23:46: After verifying that all Dynamic Worker pools have been restored and we didn’t see any additional provisioning failures, we updated the incident status to “Mitigated”, and updated the Status page.

Feb 3 2026:

6:05: Azure confirmed that the issue was fully resolved on their side.

21:38: Incident was resolved and Status page updated

Technical Details

Octopus Cloud uses Azure Virtual Machines in order to supply Dynamic Workers to customers. During this Azure outage, we couldn’t provision new Azure Virtual Machines for our Ubuntu Dynamic Workers. Our pre-provisioned Dynamic Workers’ pools continued supplying Dynamic Workers for additional 

  • 1:21 hours in West US 2 and 
  • 2:41 hours in West Europe 

before they were depleted and customer requests for new Dynamic Workers started failing. It’s worth noting that East Australia customers were not impacted because the pools in this region didn’t deplete during the incident. Additionally, customers that already had a Dynamic Worker leased at the time of the outage were not impacted (unless their Dynamic Worker expired so a new one was requested during the incident).
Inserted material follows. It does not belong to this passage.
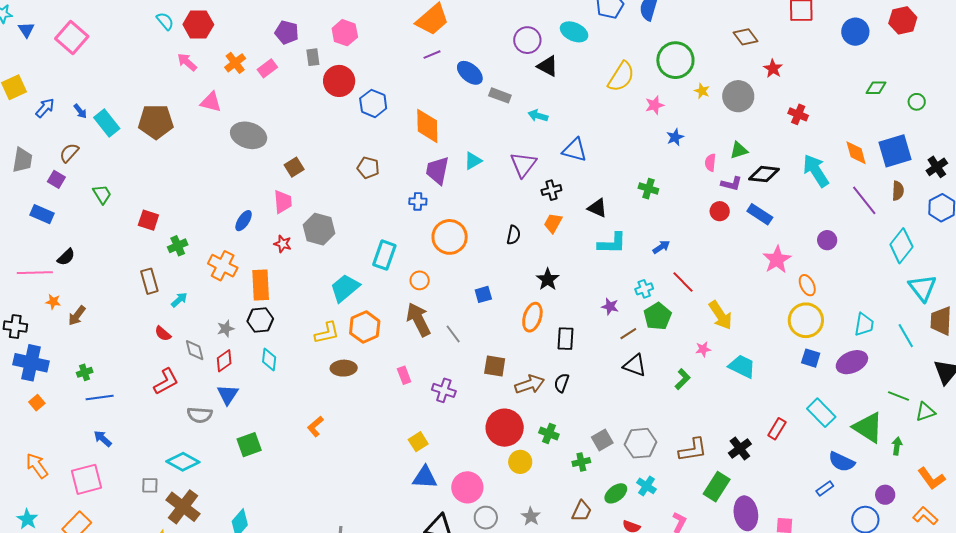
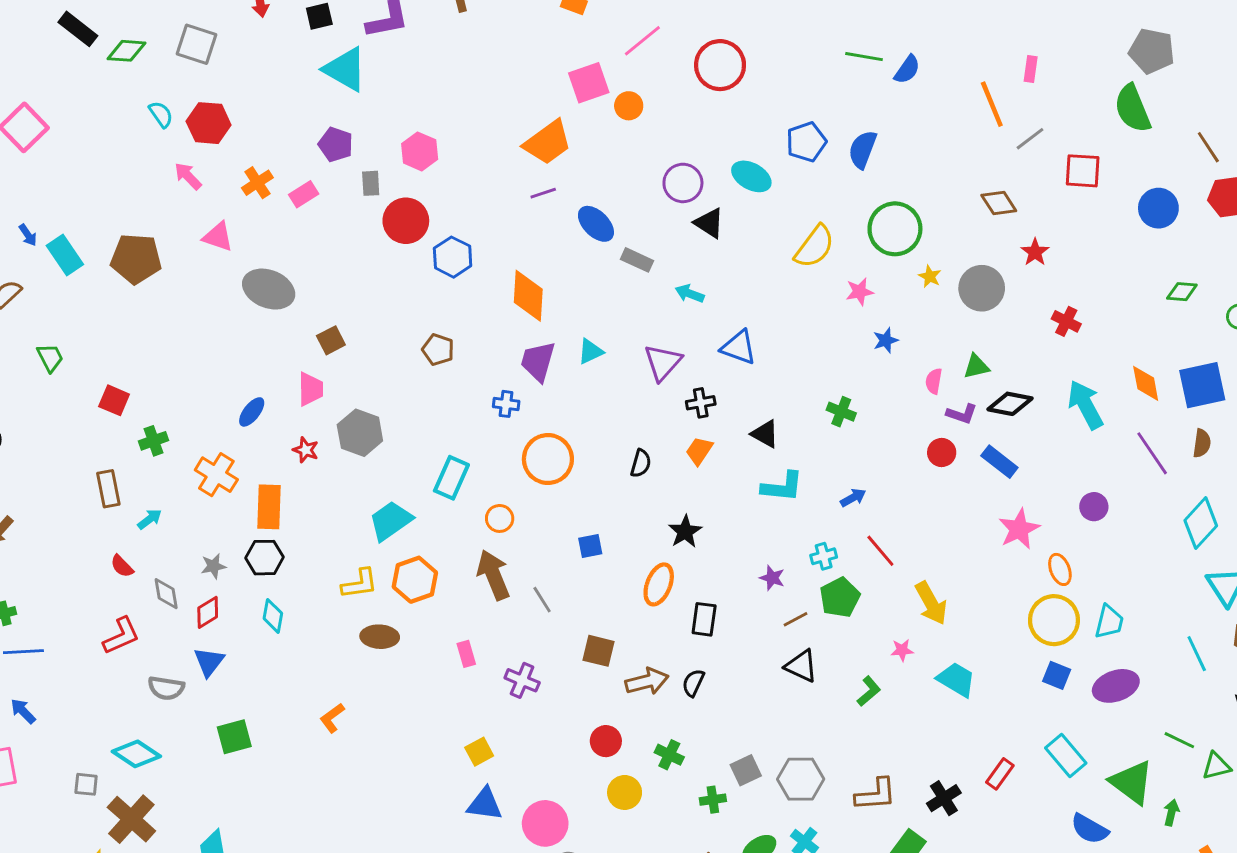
cyan trapezoid: (864, 325) -> (1109, 622), moved
red circle: (505, 428) -> (606, 741), size x0.6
We made preparations to switch to our Dynamic Workers Standby Service on different Azure regions. However, once we realized that this was a multi-region outage, we decided to revert the switch since it wouldn’t have resolved the issue.

Once we saw that we couldn’t supply Dynamic Workers from our standby regions, we turned off non-essential services (e.g. Instance Upgrades) to preserve the available Dynamic Workers for customer use. 

Once Azure mitigated the issue on their side, our system recovered automatically and resumed providing new Dynamic Workers successfully. 

Remediation

Octopus takes service availability seriously. Despite the difficulty with upstream cloud provider outages, especially ones that are widespread across multiple regions, we fully review and remediate any outages that occur. We do this so that we’re continuously improving and maintaining the best possible service we can.

Following our post mortem, we identified the following improvements to our system to help identify and mitigate (where possible) similar issues earlier:

  • Page an on-call earlier -  add an alert to page the on-call when multiple Dynamic Workers in the same region fail to provision. This will allow us to detect similar incidents quicker and give us more time to mitigate the issue, before any Dynamic Worker leases fail and customers are impacted.
  • Improve our Dynamic Workers Incident Playbook to identify multi-regions incidents quicker in order to engage Azure support earlier to resolve the root cause of similar incidents. 

Conclusion

We apologize to our customers for any disruption and inconvenience as a result of this incident.

We have started work on the identified remediations to ensure that we can detect similar incidents more quickly and reduce the impact on our customers as much as possible.

Posted Feb 13, 2026 - 05:10 UTC

Resolved

Azure has resolved the issue that was causing our Dynamic Workers lease failures and we haven't seen any additional failures since yesterday.
Posted Feb 03, 2026 - 21:38 UTC

Update

We are continuing to monitor for any further issues.
Posted Feb 02, 2026 - 23:49 UTC

Monitoring

Azure have rolled out a fix for this issue and we are seeing Dynamic Workers return to normal operation across all regions.
Posted Feb 02, 2026 - 23:46 UTC

Identified

Azure have identified the following issue on their side that affects the Dynamic Workers: Virtual Machines and dependent services - Service management issues in multiple regions. They are actively working to mitigate impact and expect it to be resolved by approximately 00:00 UTC. See Azure status page for additional details: https://azure.status.microsoft/en-gb/status
Posted Feb 02, 2026 - 22:09 UTC

Investigating

Octopus Cloud instances are failing to lease Ubuntu Dynamic Workers due to an issue with our upstream provider. We are currently investigating and working on mitigating the issue.
Posted Feb 02, 2026 - 21:31 UTC
This incident affected: Octopus Cloud.